Contributed by Leo Verhagen, MD, PhD
Associate Professor of Neurological Sciences
Rush University Medical Center
Chicago, IL, USA
2019 Updates Contributed by:
Susan A. Schneider, MD
University Hospital Munchen
Susan Fox, MRCP (UK), PhD
Professor of Neurology
University of Toronto, Toronto Western Hospital
Toronto, ON, Canada
Click here to view videos depicting tremor and essential tremor (Members Only)
Read the Consensus Statement on the classification of tremors by MDS (January 2018)
Tremor is an involuntary, rhythmic, oscillatory movement of a body part. Tremor results from contractions of agonist and antagonist muscles entrained by a signal pattern originating from an oscillator in the central nervous system. Resting tremor occurs in a body part that is not activated and completely supported against gravity. Action tremor refers to tremor occurring with voluntary muscle contraction and is subdivided into postural tremor, isometric tremor and kinetic tremor. The latter is further subdivided into simple kinetic, intention tremor, and task specific tremor, such as writing tremor.
The etiology of tremor is diverse, and includes essential tremor (with 50% having a positive FH but no single gene identified); as part of genetic disorders eg Wilson’s disease; degenerative such as Parkinson’s disease, Metabolic diseases (such as thyroid-, parathyroid-, liver disease and hypoglycemia); peripheral neuropathies (eg associated with Charcot-Marie-Tooth; drug-induced (including narcoleptics, tricyclics, lithium, cocaine, alcohol, adrenaline, bronchodilators, theophylline, caffeine, steroids, valproate, amiodarone, thyroid hormones, vincristine); toxins (heavy metals) and psychogenic/functional disorders.
The original consensus criteria proposed by MDS from 1998 were recently revised to better overcome inconsistencies, particularly with regard to essential tremor (ET), tremor associated with dystonia or other additional neurological abnormalities, and focal tremors. The new consensus proposes classification has two main axes: clinical features (Axis 1) and etiology (Axis 2).
Clinically, a syndrome consisting only of tremor is called an isolated tremor syndrome. On the other hand, a syndrome of consisting of tremor and other systemic or neurological signs is called a combined tremor syndrome.
Etiologically, tremor can be classified into physiological tremor, enhanced physiological tremor, essential tremor syndromes (including classical ET), dystonic tremor, parkinsonian tremor, cerebellar tremor (often associated with multiple sclerosis), Holmes’ tremor (a.k.a. rubral tremor), palatal tremor, neuropathic tremor, toxic or drug-induced tremor, and psychogenic tremor.

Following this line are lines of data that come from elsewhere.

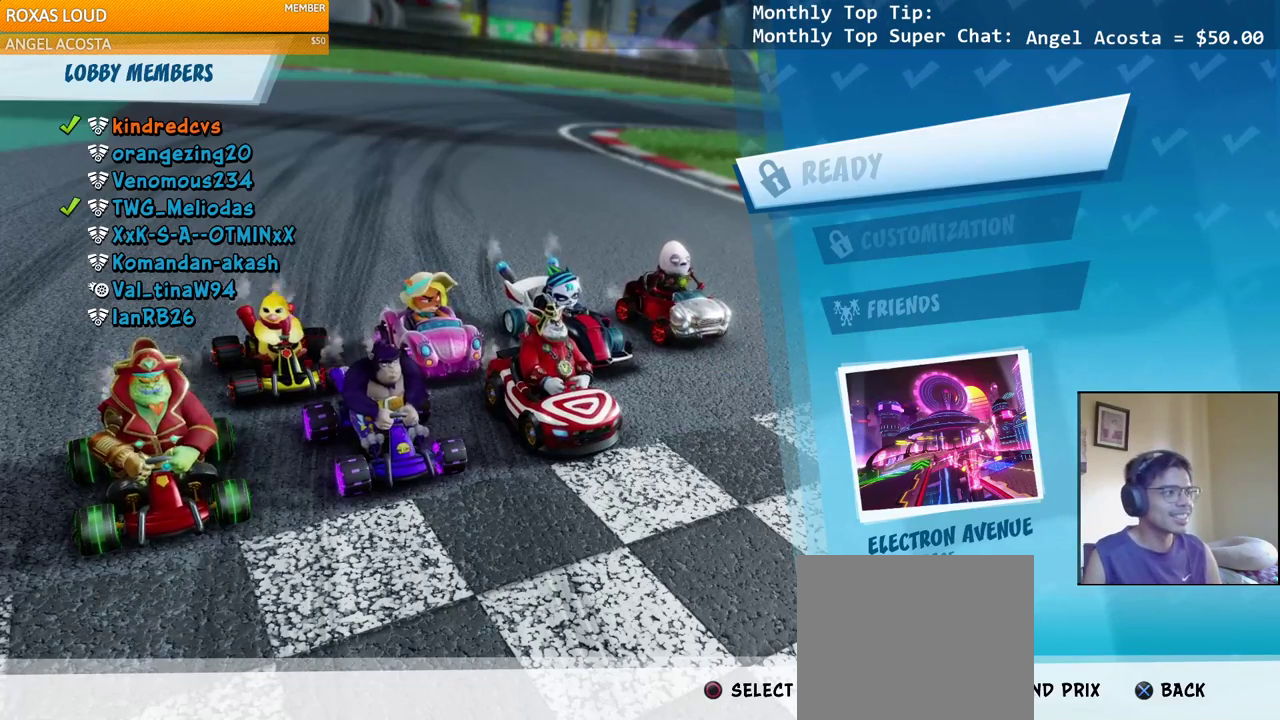
Gameplay with a controller (PlayStation layout); each line is a JSON object with the inputs held at the frame after it. "events" lists button and stick changes between this image and that frame as [ms after this image, input, new state], when the widget could be followed in between.
{"buttons": ["CIRCLE"], "left_stick": "center", "right_stick": "center", "events": [[167, "CIRCLE", "down"], [233, "CIRCLE", "up"], [333, "CIRCLE", "down"], [383, "CIRCLE", "up"], [483, "CIRCLE", "down"]]}
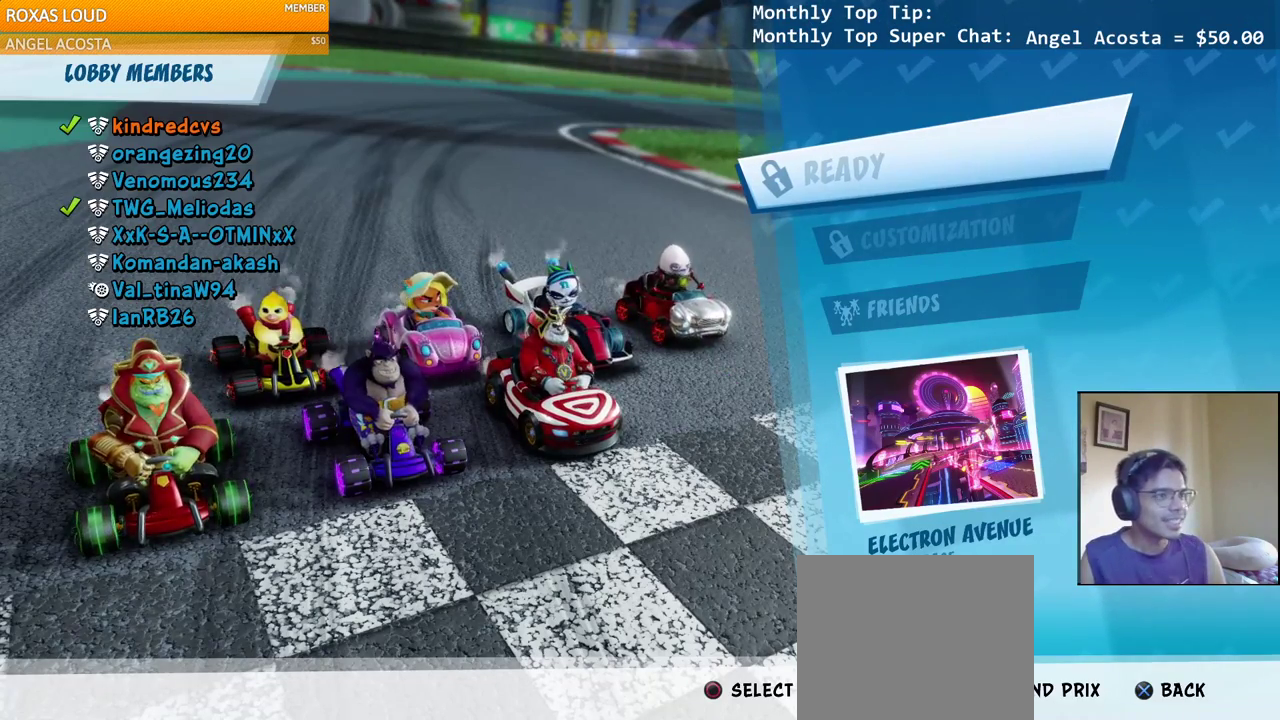
{"buttons": [], "left_stick": "center", "right_stick": "center", "events": [[50, "CIRCLE", "up"], [150, "CIRCLE", "down"], [200, "CIRCLE", "up"]]}
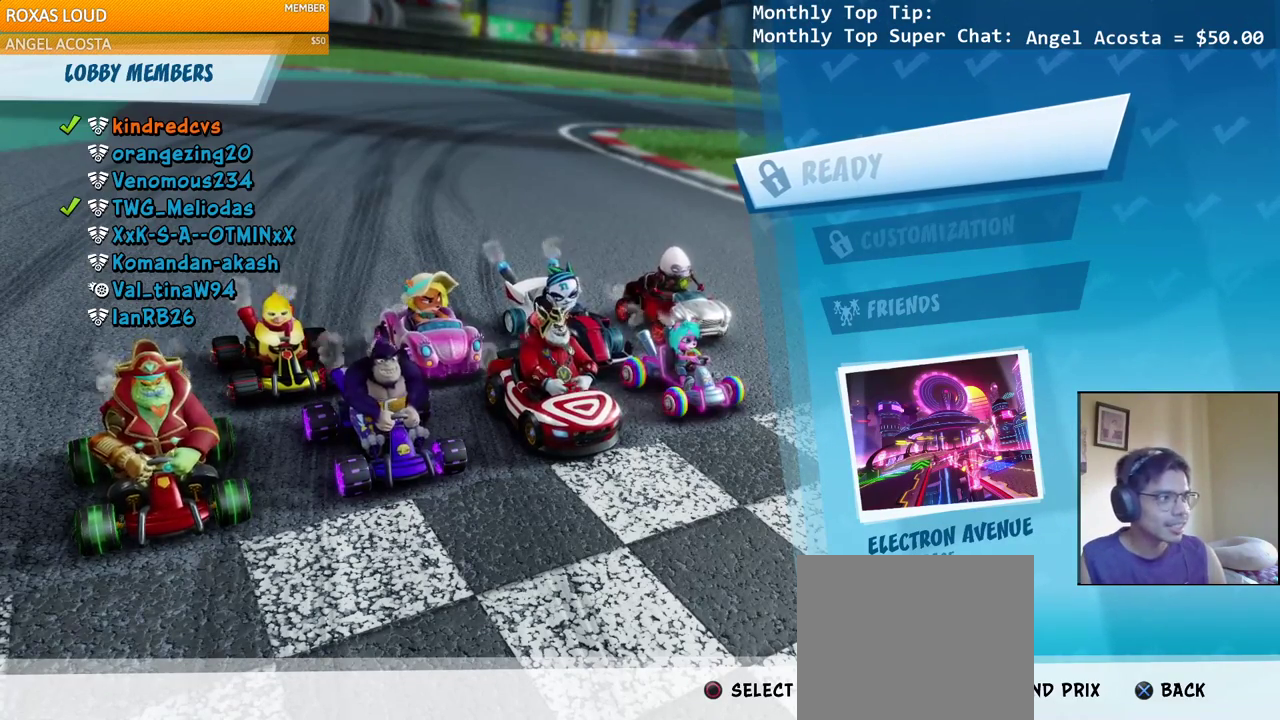
{"buttons": [], "left_stick": "center", "right_stick": "center", "events": []}
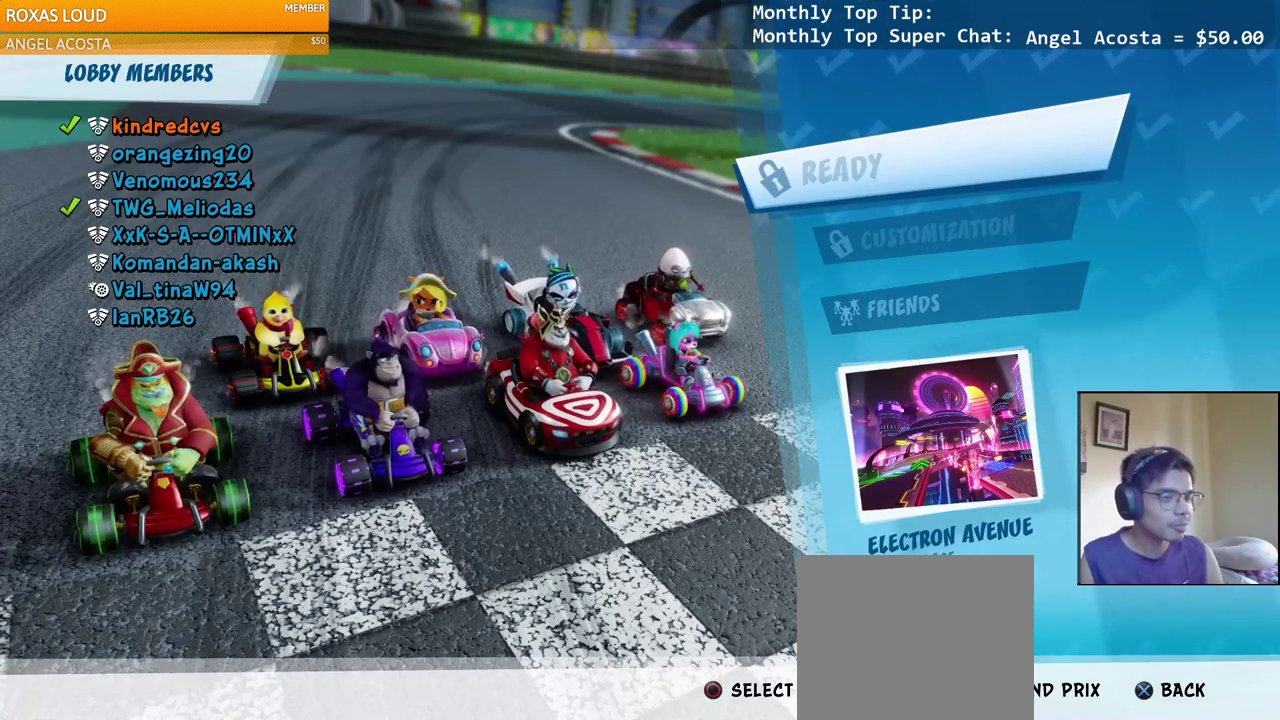
{"buttons": [], "left_stick": "center", "right_stick": "center", "events": []}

Contributed by Hubert Fernandez, MD
Head, Movement Disorders
Department of Neurology
Cleveland, Ohio USA
Updated 2019: Contributed by Susan A. Schneider, MD
University Hospital Munchen
Essential tremor (ET) is the most common tremor syndrome seen in adults. Essential tremor is an isolated tremor syndrome of bilateral upper limb action tremor with at least 3 years’ duration, as recently defined by the MDS Task Force for Tremor. Tremor in other locations (e.g., head, voice, or lower limbs) may (or may not) be present. But there are no other neurological signs, such as dystonia, ataxia, or parkinsonism. To further clarify and to delineate ET from other tremors, exclusion criteria were also formulated: Thus, isolated focal tremors (voice, head), orthostatic tremor with a frequency >12 Hz, task- and position-specific tremors and sudden onset and step-wise deterioration do not fall into the category of ET.
The characteristic tremor seen in ET is postural and action tremors, with a frequency of 4-7 Hz. These tremors may begin insidiously early in life, with an increment in tremor severity over the years. The disability in ET is associated with impairment of voluntary activities that occur as a result of the tremor. Patients commonly complain of tremors when eating, drinking and writing, spilling over food and drinks and developing a progressively illegible handwriting. The most commonly affected body parts include hands, head and voice, but may also be seen in the legs, trunk and face.
Despite being mainly a postural tremor, kinetic tremor may be present and sometimes a resting tremor of lesser severity may be appreciated. The tremor in ET is exacerbated by conditions as stress, exercise and fatigue, caffeine, certain medications and improves with relaxation and small doses of alcohol. Patients frequently have a family history.
The most common treatments for ET include: beta blockers such as proporanolol, primidone and topiramate. Sometimes, in medication-refractory tremor, deep brain stimulation of the VIM nucleus of the thalamus is considered.